→ **EXERCISE**:
Print the entries below exactly as they appear, from the first line up to and including the line with "Maximum Power Point Tracker". Do not print any pictures.

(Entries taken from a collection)
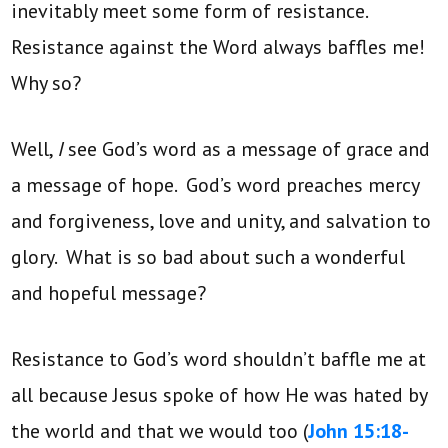
inevitably meet some form of resistance.
Resistance against the Word always baffles me!
Why so?
Well,
I
see God’s word as a message of grace and
a message of hope. God’s word preaches mercy
and forgiveness, love and unity, and salvation to
glory. What is so bad about such a wonderful
and hopeful message?
Resistance to God’s word shouldn’t baffle me at
all because Jesus spoke of how He was hated by
the world and that we would too (
John 15:18-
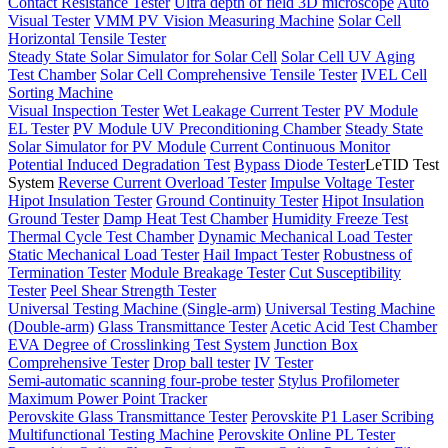
Contact Resistance Tester
Ultra depth of field 3D microscope
Auto
Visual Tester
VMM PV Vision Measuring Machine
Solar Cell
Horizontal Tensile Tester
Steady State Solar Simulator for Solar Cell
Solar Cell UV Aging
Test Chamber
Solar Cell Comprehensive Tensile Tester
IVEL Cell
Sorting Machine
Visual Inspection Tester
Wet Leakage Current Tester
PV Module
EL Tester
PV Module UV Preconditioning Chamber
Steady State
Solar Simulator for PV Module
Current Continuous Monitor
Potential Induced Degradation Test
Bypass Diode Tester
LeTID Test
System
Reverse Current Overload Tester
Impulse Voltage Tester
Hipot Insulation Tester
Ground Continuity Tester
Hipot Insulation
Ground Tester
Damp Heat Test Chamber
Humidity Freeze Test
Thermal Cycle Test Chamber
Dynamic Mechanical Load Tester
Static Mechanical Load Tester
Hail Impact Tester
Robustness of
Termination Tester
Module Breakage Tester
Cut Susceptibility
Tester
Peel Shear Strength Tester
Universal Testing Machine (Single-arm)
Universal Testing Machine
(Double-arm)
Glass Transmittance Tester
Acetic Acid Test Chamber
EVA Degree of Crosslinking Test System
Junction Box
Comprehensive Tester
Drop ball tester
IV Tester
Semi-automatic scanning four-probe tester
Stylus Profilometer
Maximum Power Point Tracker
Perovskite Glass Transmittance Tester
Perovskite P1 Laser Scribing
Multifunctional Testing Machine
Perovskite Online PL Tester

→ **SOLVED EXERCISE**:
inevitably meet some form of resistance.
Resistance against the Word always baffles me!
Why so?
Well,
I
see God’s word as a message of grace and
a message of hope. God’s word preaches mercy
and forgiveness, love and unity, and salvation to
glory. What is so bad about such a wonderful
and hopeful message?
Resistance to God’s word shouldn’t baffle me at
all because Jesus spoke of how He was hated by
the world and that we would too (
John 15:18-
Contact Resistance Tester
Ultra depth of field 3D microscope
Auto
Visual Tester
VMM PV Vision Measuring Machine
Solar Cell
Horizontal Tensile Tester
Steady State Solar Simulator for Solar Cell
Solar Cell UV Aging
Test Chamber
Solar Cell Comprehensive Tensile Tester
IVEL Cell
Sorting Machine
Visual Inspection Tester
Wet Leakage Current Tester
PV Module
EL Tester
PV Module UV Preconditioning Chamber
Steady State
Solar Simulator for PV Module
Current Continuous Monitor
Potential Induced Degradation Test
Bypass Diode Tester
LeTID Test
System
Reverse Current Overload Tester
Impulse Voltage Tester
Hipot Insulation Tester
Ground Continuity Tester
Hipot Insulation
Ground Tester
Damp Heat Test Chamber
Humidity Freeze Test
Thermal Cycle Test Chamber
Dynamic Mechanical Load Tester
Static Mechanical Load Tester
Hail Impact Tester
Robustness of
Termination Tester
Module Breakage Tester
Cut Susceptibility
Tester
Peel Shear Strength Tester
Universal Testing Machine (Single-arm)
Universal Testing Machine
(Double-arm)
Glass Transmittance Tester
Acetic Acid Test Chamber
EVA Degree of Crosslinking Test System
Junction Box
Comprehensive Tester
Drop ball tester
IV Tester
Semi-automatic scanning four-probe tester
Stylus Profilometer
Maximum Power Point Tracker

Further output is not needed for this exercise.